EXERCISE INSTRUCTIONS → Could you retype every entry below exactly as written?

──────────

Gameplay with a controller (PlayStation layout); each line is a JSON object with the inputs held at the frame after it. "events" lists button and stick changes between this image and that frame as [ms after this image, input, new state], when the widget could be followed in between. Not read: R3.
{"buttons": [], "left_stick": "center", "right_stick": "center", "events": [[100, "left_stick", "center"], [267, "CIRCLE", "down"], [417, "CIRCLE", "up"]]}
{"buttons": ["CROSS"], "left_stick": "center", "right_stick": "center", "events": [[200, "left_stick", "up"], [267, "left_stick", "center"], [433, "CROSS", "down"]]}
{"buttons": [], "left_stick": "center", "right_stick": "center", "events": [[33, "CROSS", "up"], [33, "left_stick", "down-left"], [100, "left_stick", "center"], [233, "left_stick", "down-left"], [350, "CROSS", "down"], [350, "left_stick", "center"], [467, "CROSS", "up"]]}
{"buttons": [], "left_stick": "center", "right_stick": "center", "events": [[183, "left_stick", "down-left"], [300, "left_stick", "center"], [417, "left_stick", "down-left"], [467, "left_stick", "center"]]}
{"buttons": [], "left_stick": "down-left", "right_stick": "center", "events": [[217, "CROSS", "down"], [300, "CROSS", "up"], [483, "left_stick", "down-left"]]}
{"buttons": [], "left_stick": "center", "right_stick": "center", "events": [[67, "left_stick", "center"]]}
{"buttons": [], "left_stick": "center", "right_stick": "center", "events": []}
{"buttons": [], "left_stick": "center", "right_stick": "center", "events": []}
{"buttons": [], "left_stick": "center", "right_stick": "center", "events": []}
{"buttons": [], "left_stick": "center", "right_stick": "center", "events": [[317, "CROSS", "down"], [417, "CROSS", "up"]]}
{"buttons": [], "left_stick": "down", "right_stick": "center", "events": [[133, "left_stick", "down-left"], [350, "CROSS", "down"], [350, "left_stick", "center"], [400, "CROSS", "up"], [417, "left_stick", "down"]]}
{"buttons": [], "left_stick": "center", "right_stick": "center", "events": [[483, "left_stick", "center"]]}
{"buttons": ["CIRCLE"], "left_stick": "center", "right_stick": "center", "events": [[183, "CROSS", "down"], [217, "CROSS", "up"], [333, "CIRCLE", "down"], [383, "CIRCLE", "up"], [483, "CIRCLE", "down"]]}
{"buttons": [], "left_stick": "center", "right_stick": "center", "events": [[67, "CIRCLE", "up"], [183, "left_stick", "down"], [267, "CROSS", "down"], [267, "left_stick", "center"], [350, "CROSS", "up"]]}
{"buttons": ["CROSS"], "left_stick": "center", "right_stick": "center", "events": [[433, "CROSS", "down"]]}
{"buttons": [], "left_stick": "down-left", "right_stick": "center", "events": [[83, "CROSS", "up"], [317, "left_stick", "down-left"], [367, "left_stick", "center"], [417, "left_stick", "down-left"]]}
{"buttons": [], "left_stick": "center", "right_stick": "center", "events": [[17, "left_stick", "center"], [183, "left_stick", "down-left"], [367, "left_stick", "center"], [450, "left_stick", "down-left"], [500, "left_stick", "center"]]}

──────────

REPLY →
Gameplay with a controller (PlayStation layout); each line is a JSON object with the inputs held at the frame after it. "events" lists button and stick changes between this image and that frame as [ms after this image, input, new state], when the widget could be followed in between. Not read: R3.
{"buttons": [], "left_stick": "center", "right_stick": "center", "events": [[100, "left_stick", "center"], [267, "CIRCLE", "down"], [417, "CIRCLE", "up"]]}
{"buttons": ["CROSS"], "left_stick": "center", "right_stick": "center", "events": [[200, "left_stick", "up"], [267, "left_stick", "center"], [433, "CROSS", "down"]]}
{"buttons": [], "left_stick": "center", "right_stick": "center", "events": [[33, "CROSS", "up"], [33, "left_stick", "down-left"], [100, "left_stick", "center"], [233, "left_stick", "down-left"], [350, "CROSS", "down"], [350, "left_stick", "center"], [467, "CROSS", "up"]]}
{"buttons": [], "left_stick": "center", "right_stick": "center", "events": [[183, "left_stick", "down-left"], [300, "left_stick", "center"], [417, "left_stick", "down-left"], [467, "left_stick", "center"]]}
{"buttons": [], "left_stick": "down-left", "right_stick": "center", "events": [[217, "CROSS", "down"], [300, "CROSS", "up"], [483, "left_stick", "down-left"]]}
{"buttons": [], "left_stick": "center", "right_stick": "center", "events": [[67, "left_stick", "center"]]}
{"buttons": [], "left_stick": "center", "right_stick": "center", "events": []}
{"buttons": [], "left_stick": "center", "right_stick": "center", "events": []}
{"buttons": [], "left_stick": "center", "right_stick": "center", "events": []}
{"buttons": [], "left_stick": "center", "right_stick": "center", "events": [[317, "CROSS", "down"], [417, "CROSS", "up"]]}
{"buttons": [], "left_stick": "down", "right_stick": "center", "events": [[133, "left_stick", "down-left"], [350, "CROSS", "down"], [350, "left_stick", "center"], [400, "CROSS", "up"], [417, "left_stick", "down"]]}
{"buttons": [], "left_stick": "center", "right_stick": "center", "events": [[483, "left_stick", "center"]]}
{"buttons": ["CIRCLE"], "left_stick": "center", "right_stick": "center", "events": [[183, "CROSS", "down"], [217, "CROSS", "up"], [333, "CIRCLE", "down"], [383, "CIRCLE", "up"], [483, "CIRCLE", "down"]]}
{"buttons": [], "left_stick": "center", "right_stick": "center", "events": [[67, "CIRCLE", "up"], [183, "left_stick", "down"], [267, "CROSS", "down"], [267, "left_stick", "center"], [350, "CROSS", "up"]]}
{"buttons": ["CROSS"], "left_stick": "center", "right_stick": "center", "events": [[433, "CROSS", "down"]]}
{"buttons": [], "left_stick": "down-left", "right_stick": "center", "events": [[83, "CROSS", "up"], [317, "left_stick", "down-left"], [367, "left_stick", "center"], [417, "left_stick", "down-left"]]}
{"buttons": [], "left_stick": "center", "right_stick": "center", "events": [[17, "left_stick", "center"], [183, "left_stick", "down-left"], [367, "left_stick", "center"], [450, "left_stick", "down-left"], [500, "left_stick", "center"]]}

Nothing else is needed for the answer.